** Opening The data block **
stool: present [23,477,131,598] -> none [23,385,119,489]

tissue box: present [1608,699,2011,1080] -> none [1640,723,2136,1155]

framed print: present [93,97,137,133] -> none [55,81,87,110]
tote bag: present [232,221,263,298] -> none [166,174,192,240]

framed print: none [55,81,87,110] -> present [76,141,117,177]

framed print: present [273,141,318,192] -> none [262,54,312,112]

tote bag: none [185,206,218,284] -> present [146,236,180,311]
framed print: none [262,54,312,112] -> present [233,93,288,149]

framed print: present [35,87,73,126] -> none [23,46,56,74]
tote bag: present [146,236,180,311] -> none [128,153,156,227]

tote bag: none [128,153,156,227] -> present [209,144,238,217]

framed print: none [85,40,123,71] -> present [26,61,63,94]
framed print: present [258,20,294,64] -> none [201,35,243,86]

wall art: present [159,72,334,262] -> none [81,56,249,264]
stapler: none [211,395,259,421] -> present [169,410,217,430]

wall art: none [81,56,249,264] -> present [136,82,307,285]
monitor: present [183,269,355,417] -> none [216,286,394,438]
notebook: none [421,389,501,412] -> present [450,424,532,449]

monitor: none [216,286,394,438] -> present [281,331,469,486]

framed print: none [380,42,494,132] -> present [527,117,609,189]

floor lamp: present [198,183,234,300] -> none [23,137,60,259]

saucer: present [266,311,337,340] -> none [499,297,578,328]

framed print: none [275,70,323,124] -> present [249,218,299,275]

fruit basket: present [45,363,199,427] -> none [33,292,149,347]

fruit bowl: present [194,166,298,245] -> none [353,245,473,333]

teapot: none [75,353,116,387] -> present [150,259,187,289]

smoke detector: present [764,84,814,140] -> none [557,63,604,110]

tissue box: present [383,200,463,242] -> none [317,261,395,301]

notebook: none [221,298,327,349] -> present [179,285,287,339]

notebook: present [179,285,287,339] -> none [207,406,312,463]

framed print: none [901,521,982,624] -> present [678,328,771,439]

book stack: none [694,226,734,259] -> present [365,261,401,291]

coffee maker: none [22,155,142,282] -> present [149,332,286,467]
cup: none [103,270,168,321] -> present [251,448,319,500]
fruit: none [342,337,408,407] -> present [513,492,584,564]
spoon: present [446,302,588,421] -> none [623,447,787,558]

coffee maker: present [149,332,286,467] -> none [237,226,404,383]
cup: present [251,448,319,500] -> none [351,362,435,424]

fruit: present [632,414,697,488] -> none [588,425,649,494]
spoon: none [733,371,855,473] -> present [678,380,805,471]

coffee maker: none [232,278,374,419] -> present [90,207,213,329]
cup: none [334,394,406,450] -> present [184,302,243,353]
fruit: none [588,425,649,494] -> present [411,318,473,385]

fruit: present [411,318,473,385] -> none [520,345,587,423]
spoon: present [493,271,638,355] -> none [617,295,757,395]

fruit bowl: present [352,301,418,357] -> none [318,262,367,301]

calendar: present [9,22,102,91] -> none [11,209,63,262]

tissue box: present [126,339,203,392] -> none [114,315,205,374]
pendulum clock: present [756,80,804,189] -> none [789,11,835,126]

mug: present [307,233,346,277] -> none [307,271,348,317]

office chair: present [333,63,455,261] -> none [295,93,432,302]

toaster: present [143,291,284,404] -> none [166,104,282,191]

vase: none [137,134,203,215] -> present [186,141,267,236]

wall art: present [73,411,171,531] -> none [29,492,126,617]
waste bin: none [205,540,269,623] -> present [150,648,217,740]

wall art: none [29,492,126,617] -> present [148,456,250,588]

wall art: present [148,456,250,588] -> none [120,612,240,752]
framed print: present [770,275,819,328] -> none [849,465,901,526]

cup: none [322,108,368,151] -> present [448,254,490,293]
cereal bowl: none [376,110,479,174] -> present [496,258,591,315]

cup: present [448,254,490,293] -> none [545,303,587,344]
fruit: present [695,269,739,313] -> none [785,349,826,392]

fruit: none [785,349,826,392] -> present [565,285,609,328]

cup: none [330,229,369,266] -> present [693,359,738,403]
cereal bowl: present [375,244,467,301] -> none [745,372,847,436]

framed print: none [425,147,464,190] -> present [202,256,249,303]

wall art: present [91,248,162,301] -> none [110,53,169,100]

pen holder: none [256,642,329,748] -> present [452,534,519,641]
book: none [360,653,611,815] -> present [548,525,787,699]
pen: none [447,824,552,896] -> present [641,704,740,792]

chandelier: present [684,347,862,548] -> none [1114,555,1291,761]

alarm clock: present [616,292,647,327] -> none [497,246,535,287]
** Closing The data block **
### Work order
The reply should consist solely of the lines of the data, exact, from the opening line through the line with "tote bag: none [185,206,218,284]", inclusive.

### Task result
stool: present [23,477,131,598] -> none [23,385,119,489]

tissue box: present [1608,699,2011,1080] -> none [1640,723,2136,1155]

framed print: present [93,97,137,133] -> none [55,81,87,110]
tote bag: present [232,221,263,298] -> none [166,174,192,240]

framed print: none [55,81,87,110] -> present [76,141,117,177]

framed print: present [273,141,318,192] -> none [262,54,312,112]

tote bag: none [185,206,218,284] -> present [146,236,180,311]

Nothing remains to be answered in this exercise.